The Girl in the Blue Beret - Bobbie Ann Mason [83]
“Oh, no. He was only a convoyeur for the pilots,” she said. “The Bourgogne line strictly limited itself to helping the aviateurs. Robert’s parents were grocers, and they were forced to supply the Germans, but Robert was able to get food from them to help us feed the aviateurs.”
“His daughter should know this,” Marshall said.
“It was very risky, but we depended on him. He probably was your escort on the train.”
“My memories are vague, but yes, I think he led me south from Paris. He seemed so mysterious, like he was involved in major operations.”
“There was no mystery about Robert. He was too much not mysterious, truly. I always trembled for him. He was often in danger.”
“Tell me about him.”
Hesitating, she offered him another piece of chocolate instead. Marshall was afraid he was asking for too much information, but then she began, slowly.

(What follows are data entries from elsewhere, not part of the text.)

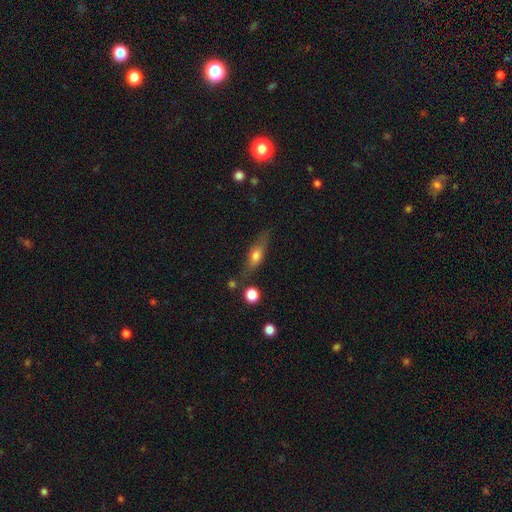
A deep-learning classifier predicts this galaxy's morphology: smooth-or-featured: smooth: 53% | featured or disk: 39% | star or artifact: 8%
  how-rounded: cigar-shaped: 53% | in between: 41% | round: 6%
  merging: none: 70% | minor disturbance: 18% | major disturbance: 6% | merger: 6%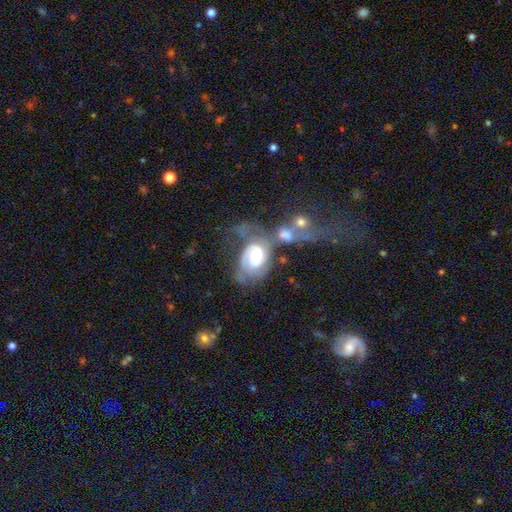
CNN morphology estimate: featured or disk 84%, smooth 10%, star or artifact 5%. Down the decision tree: edge-on disk — no (97%); bar — no (48%); spiral arms — yes (93%); spiral arm count — 2 (65%); spiral winding — tight (49%); bulge size — moderate (62%); merging — merger (34%).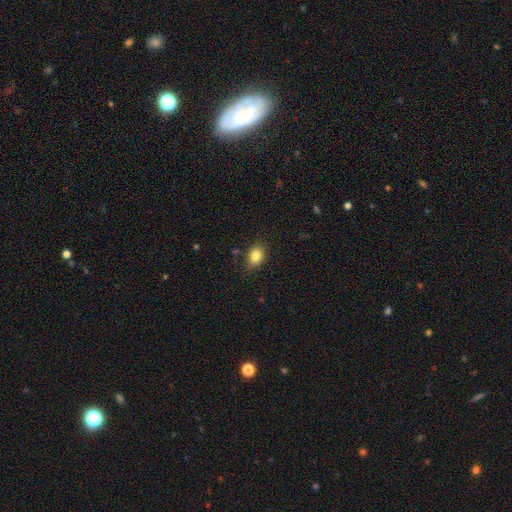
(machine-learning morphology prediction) This appears to be a smooth galaxy with no disk features (83%) that is in between round and cigar-shaped (72%). Merging: none (84%).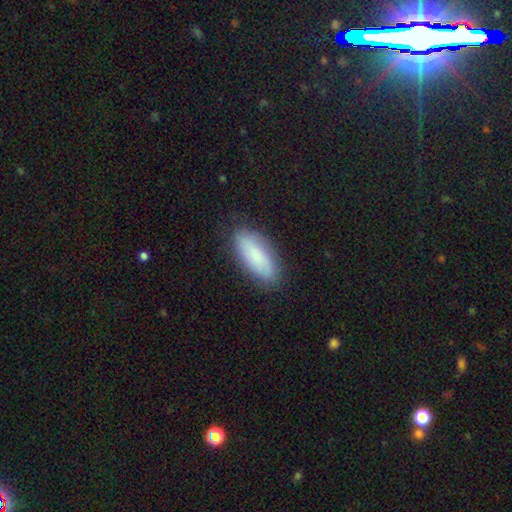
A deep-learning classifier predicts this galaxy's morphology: A smooth galaxy with no disk features (82%) that is in between round and cigar-shaped (80%). Merging: none (83%).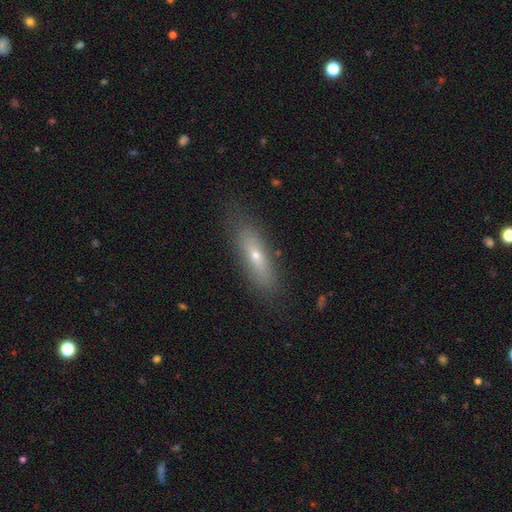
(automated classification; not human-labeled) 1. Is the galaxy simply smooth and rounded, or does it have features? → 55% smooth, 36% featured or disk, 9% star or artifact.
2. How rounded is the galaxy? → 61% cigar-shaped, 36% in between, 3% round.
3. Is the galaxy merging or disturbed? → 82% none, 12% minor disturbance, 4% major disturbance, 1% merger.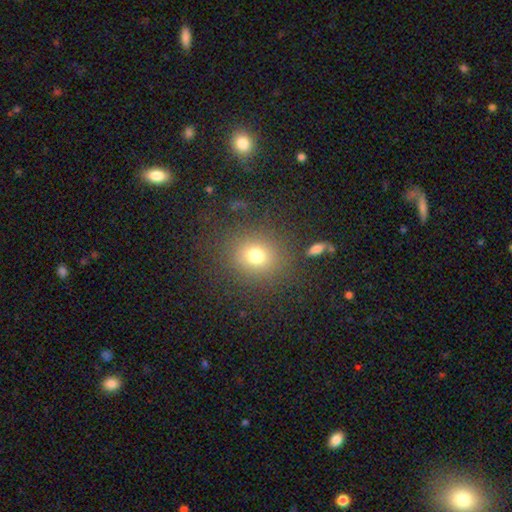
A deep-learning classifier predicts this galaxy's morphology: The model was most divided on "how rounded": round: 77%, in between: 22%, cigar-shaped: 1%. More confident: merging — none (83%); smooth or featured — smooth (74%).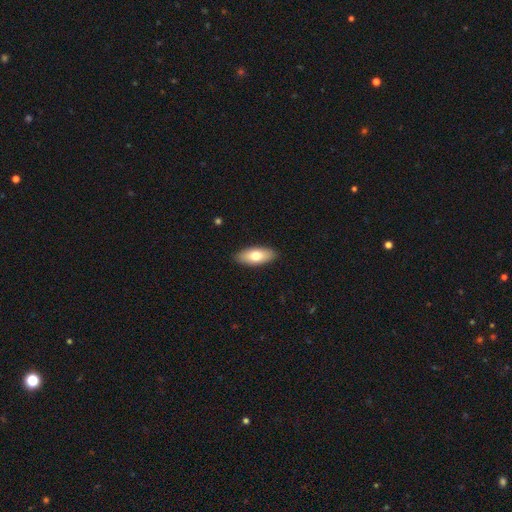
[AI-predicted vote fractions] The model was most divided on "smooth or featured": smooth: 73%, featured or disk: 21%, star or artifact: 6%. More confident: merging — none (90%); how rounded — in between (85%).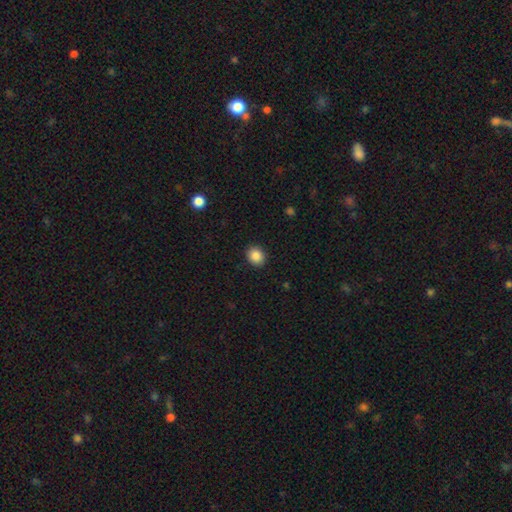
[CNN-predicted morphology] Smooth or featured? Predicted: smooth (p=0.87). How rounded? Predicted: round (p=0.66). Merging? Predicted: none (p=0.90).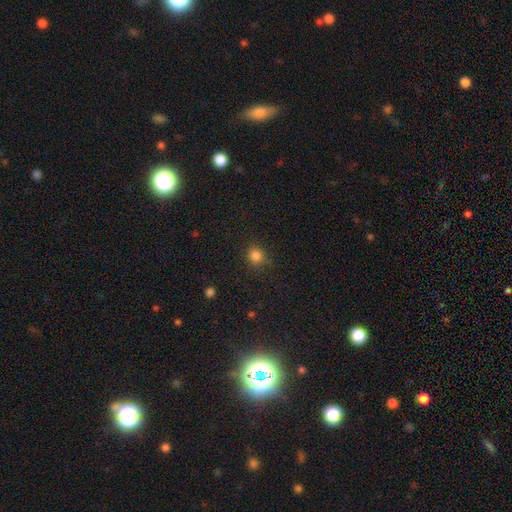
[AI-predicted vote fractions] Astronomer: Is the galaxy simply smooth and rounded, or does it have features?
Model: smooth — 84%.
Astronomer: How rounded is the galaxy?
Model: round — 78%.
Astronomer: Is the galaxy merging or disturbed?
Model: none — 81%.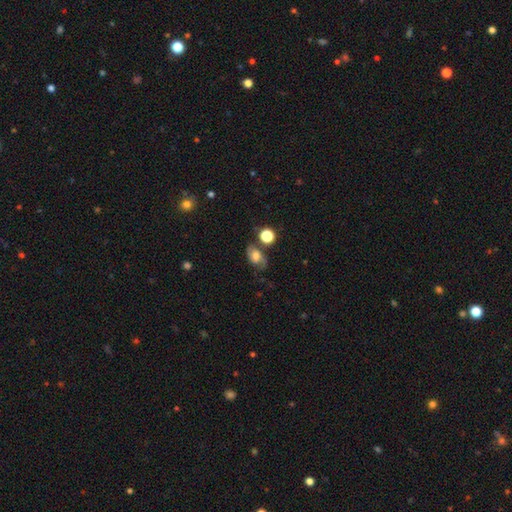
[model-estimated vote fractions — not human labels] smooth 49%, featured or disk 38%, star or artifact 13%. Down the decision tree: merging — none (60%).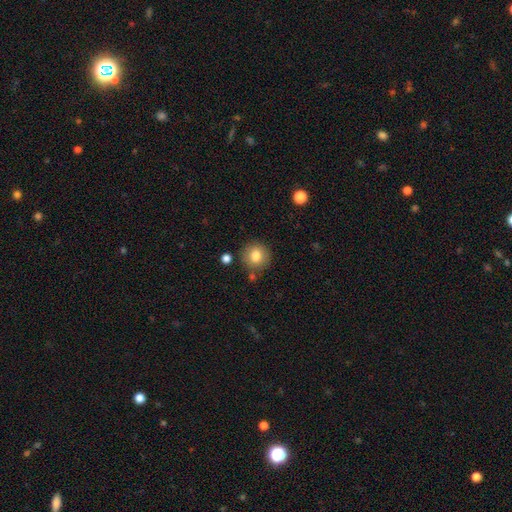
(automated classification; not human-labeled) Q: Smooth or featured?
A: smooth (81%); runner-up: star or artifact (10%)
Q: How rounded?
A: round (92%); runner-up: in between (7%)
Q: Merging?
A: none (82%); runner-up: minor disturbance (10%)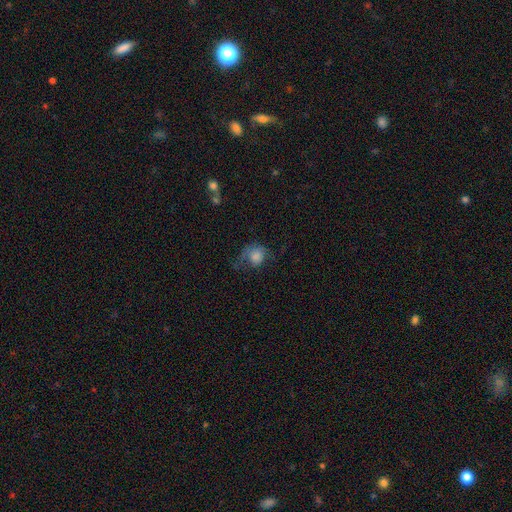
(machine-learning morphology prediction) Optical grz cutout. It shows a smooth galaxy with no disk features (69%) that is round (69%). Merging: major disturbance (38%).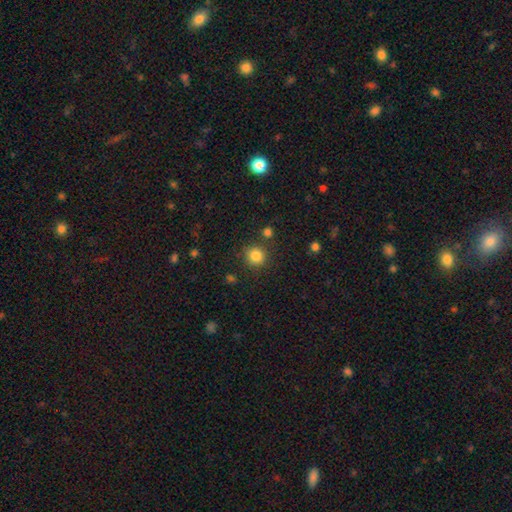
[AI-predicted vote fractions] smooth-or-featured: smooth: 84% | star or artifact: 12% | featured or disk: 5%
  how-rounded: round: 92% | in between: 7% | cigar-shaped: 1%
  merging: none: 85% | minor disturbance: 8% | merger: 5% | major disturbance: 3%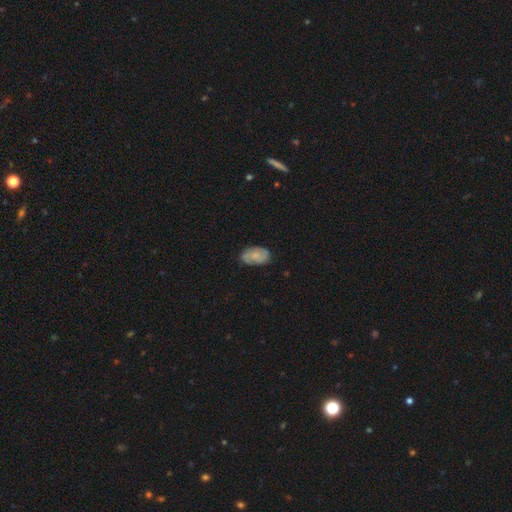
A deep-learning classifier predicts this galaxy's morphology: This appears to be a smooth galaxy with no disk features (52%) that is in between round and cigar-shaped (92%). Merging: none (76%).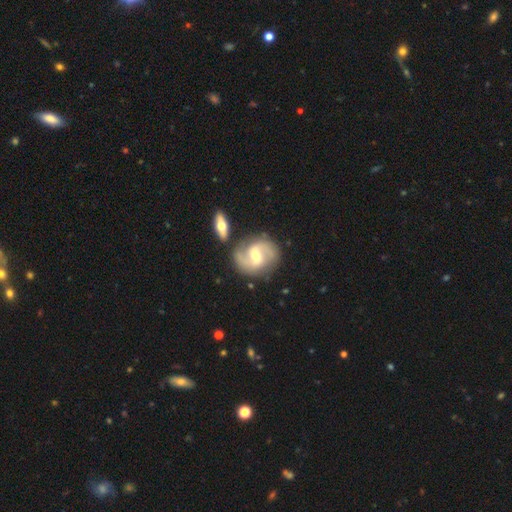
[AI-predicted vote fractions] The model was most divided on "spiral winding": medium: 52%, loose: 31%, tight: 17%. More confident: edge-on disk — no (97%); spiral arms — yes (96%); spiral arm count — 2 (91%); smooth or featured — featured or disk (84%); merging — none (72%); bulge size — moderate (58%); bar — weak (53%).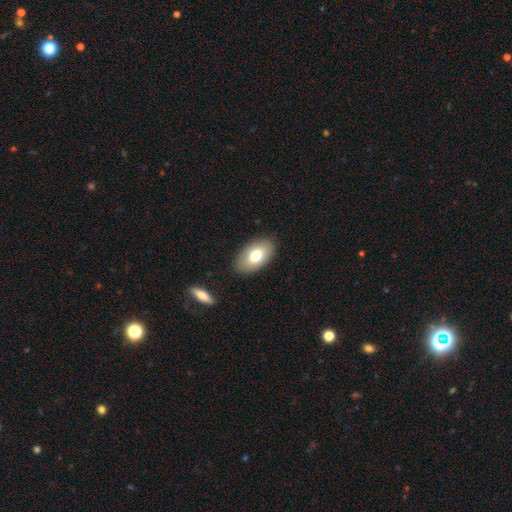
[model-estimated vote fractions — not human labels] A smooth galaxy with no disk features (72%) that is in between round and cigar-shaped (93%).

Vote fractions:
- Smooth or featured? smooth: 72% / featured or disk: 21% / star or artifact: 7%
- How rounded? in between: 93% / round: 5% / cigar-shaped: 2%
- Merging? none: 87% / minor disturbance: 9% / major disturbance: 2% / merger: 1%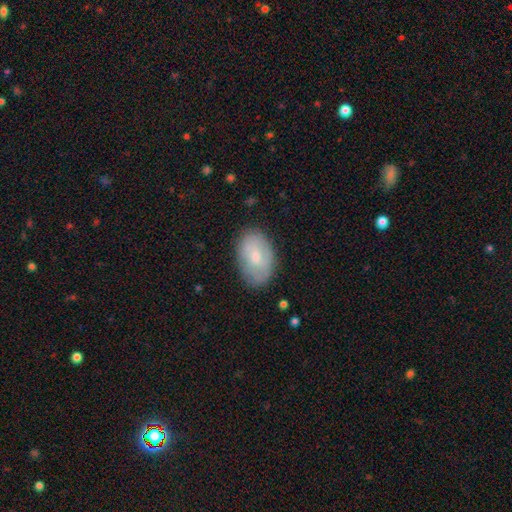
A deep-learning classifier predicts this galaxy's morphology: Smooth or featured? smooth (66%)
How rounded? in between (89%)
Merging? none (79%)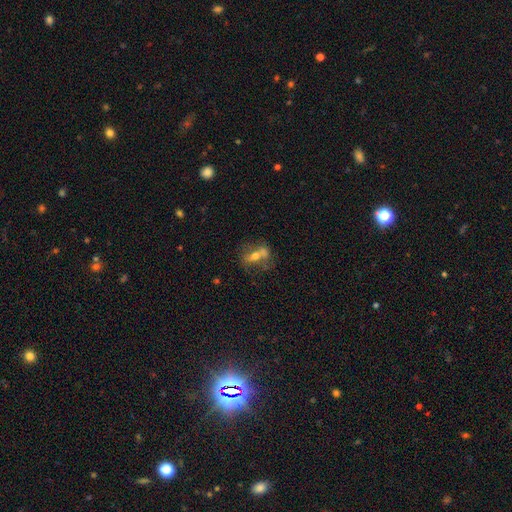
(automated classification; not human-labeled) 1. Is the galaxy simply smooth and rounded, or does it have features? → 44% smooth (tied), 44% featured or disk (tied), 11% star or artifact.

“At first, he made the false ID papers for the aviateurs. We fed the evaders and hid them for a short while, and then he escorted them on the train to Perpignan, where they would cross the Pyrenees with a local guide. But one day Robert arrived at our door, desperate and anxious. He had been arrested on his return from Perpignan. The French police on the train became suspicious of his papers.”
“Did he carry a fake ID for himself?” Marshall asked.
“Oh, yes. As you know, all young French men—age twenty to twenty-four—were sent off to the work camps in Germany. He was about twenty-one, but he contrived to look older.
“That day he arrived to us, badly shaken.
“ ‘Hide me,’ he said. ‘I was arrested!’
“ ‘But how did you escape?’ asked Maman.
“ ‘I jumped from the train down the embankment. But no one shot at me. I took two different trains until at last I arrived here.’
“The French police had kept his papers. He was disturbed, but he hadn’t lost his courage. He thought the police had let him go in spite of their suspicions. That happened sometimes, even with the Germans. Once he and my father were escorting aviateurs from Belgium, and he noticed that the German police seemed to recognize that there were aviateurs with them. But then the Germans looked the other way! Maybe it was too much trouble to arrest them. Or maybe it was only that they were looking forward to their beer and sausage. Still, it was all very dangerous.
“After Robert’s misadventure, the chief of the Bourgogne stopped him from going to Perpignan. He instructed Robert to bring the identity-card equipment to our apartment, and my mother began to make the false papers, as she did when you were there. Then I began guiding aviateurs to the photomaton at the Louvre to get the photos for the false identities.
“That is when I began going with Robert to escort aviateurs coming down from the north. We would meet them at the Gare du Nord and guide them to their shelter family, then later we put them on the train at the Gare d’Austerlitz for their southern journey. I went on Friday afternoons, after school.”
Marshall said, “When I was trying to find you, I started thinking how amazing it was that a young girl would be out on such a dangerous mission.”
She laughed. “Oh, there were many occasions that could have been the end! Once, we were with a group of five aviateurs at the Gare du Nord, when we passed five others at the stairs to the street! We recognized they were Americans by their large boots and, of course, their height. We didn’t dare acknowledge them, and our group had been instructed not to notice anyone, not to respond or react. What a job! The aviateurs did not always take it seriously, and the Americans were likely to produce their chewing gum—mon Dieu! Or ask for a fire for a cigarette. Oh, they weren’t stupid, but we had to teach them not to smoke in public! You remember that.”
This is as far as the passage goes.